I have to admit, I have never been one to be a super feminist activist. Growing up, all I wanted was to get married, have some children and live happily ever after. I never gave much thought to what I would do for a living. Oh, I had dreams that I would dwell on from time to time, the biggest one of them being to become a writer.

Now, seeing that the world of literary authors expands almost as quickly as the breaths we take thanks to independent publishing, I knew it would be hard to make it as an author and be able to pay my bills regularly. So what career would give me the satisfaction of obtaining a lifelong dream while I was still chasing my goals? Enter journalism, and boy have I had a wild ride from time to time in my chosen profession.

In fact, the further I through myself into the work force, and the more I juggle the hats of worker, mother, wife and anything else life throws my way, the more I find myself leaning more and more towards women’s rights and the equality issues women face in the workforce.

I have been told time and again from various males in my life to work harder, achieve, keep pushing, and my favorite – “if I can do it you can do it.”

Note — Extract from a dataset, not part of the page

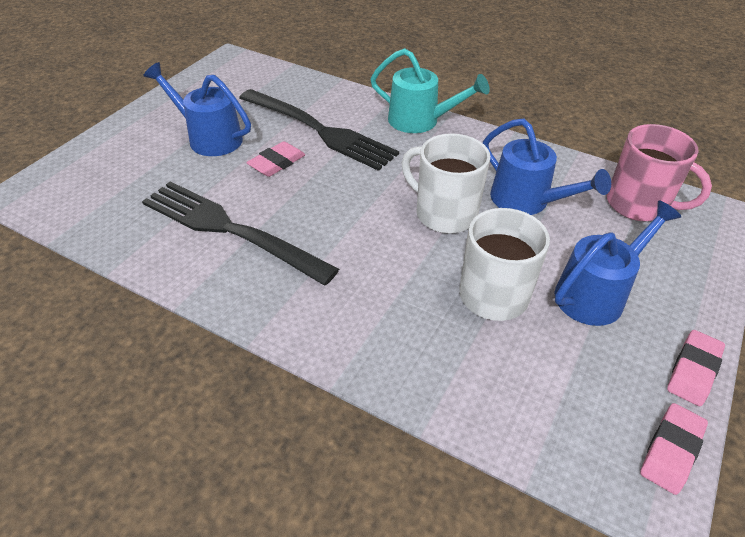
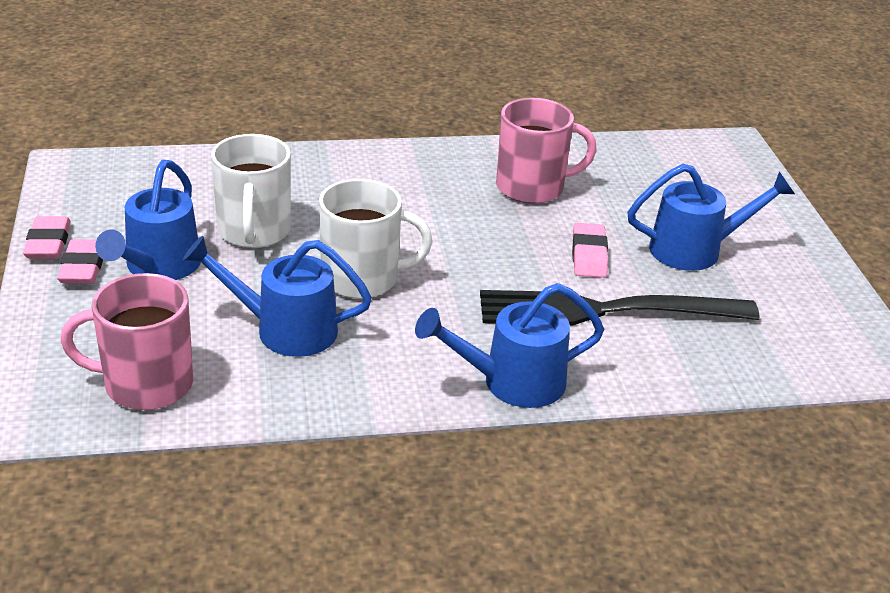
camera: 140 degrees right, 10 degrees down
(230, 230) = (532, 187): black fork -> pink mug
(421, 121) = (511, 382): turquoise watering can -> blue watering can
(671, 451) = (59, 191): pink eraser -> pink eraser (83, 267)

But here is the deal, I recently stumbled across an article in the Wall Street Journal (thanks to my father) that just about proves a term a former boss of mine used to describe women in the workforce, “pink collar workers.”

At the time I heard it I couldn’t have been more appalled. But, as time goes on and I work just as hard, if not harder, than many of my male colleagues I am forced to see the truth in the term brutally used to describe us women in the world out hustling trying to make ends meet in – dare I say it – a man’s world.

To my ex bosses defense, he actually got the term off a woman in the 1980s who he used to work alongside. If I was to meet that woman today, I would give her a high five and agree with her before sadly saying I believe close to nothing has changed in the workforce since the time she uttered the phrase.

Statistics show, one million women will be left behind in entry-level positions over the next five years compared to their male counterparts who will climb the ladder. Currently, men outnumber women nearly two to one at first-level manager jobs. Even more, ¼ of women said that their gender has played a role with a missed promotion or raise compared to only 10 percent of men.

What is even more concerning, is that when polled 32 percent of human resource departments said women are judged by different standards than men. They also believed that too few qualified women are in the pipeline by 45 percent and 47 percent of human resources said women have fewer sponsors at work championing then for advancement. These statistics were polled from 68,500 employees through 329 companies.

Pink collar workers hustling to be taken as seriously as their male counterparts with comparable raises and advancements, perhaps so.
In the article, The Wall Street Journal states that evening the odds early in a women’s career would do more to achieve equality. But how many employers strive to do so? We’ve seen the statistics, maybe asking the touch questions like what employers are going to do about it would be a better step in the right direction?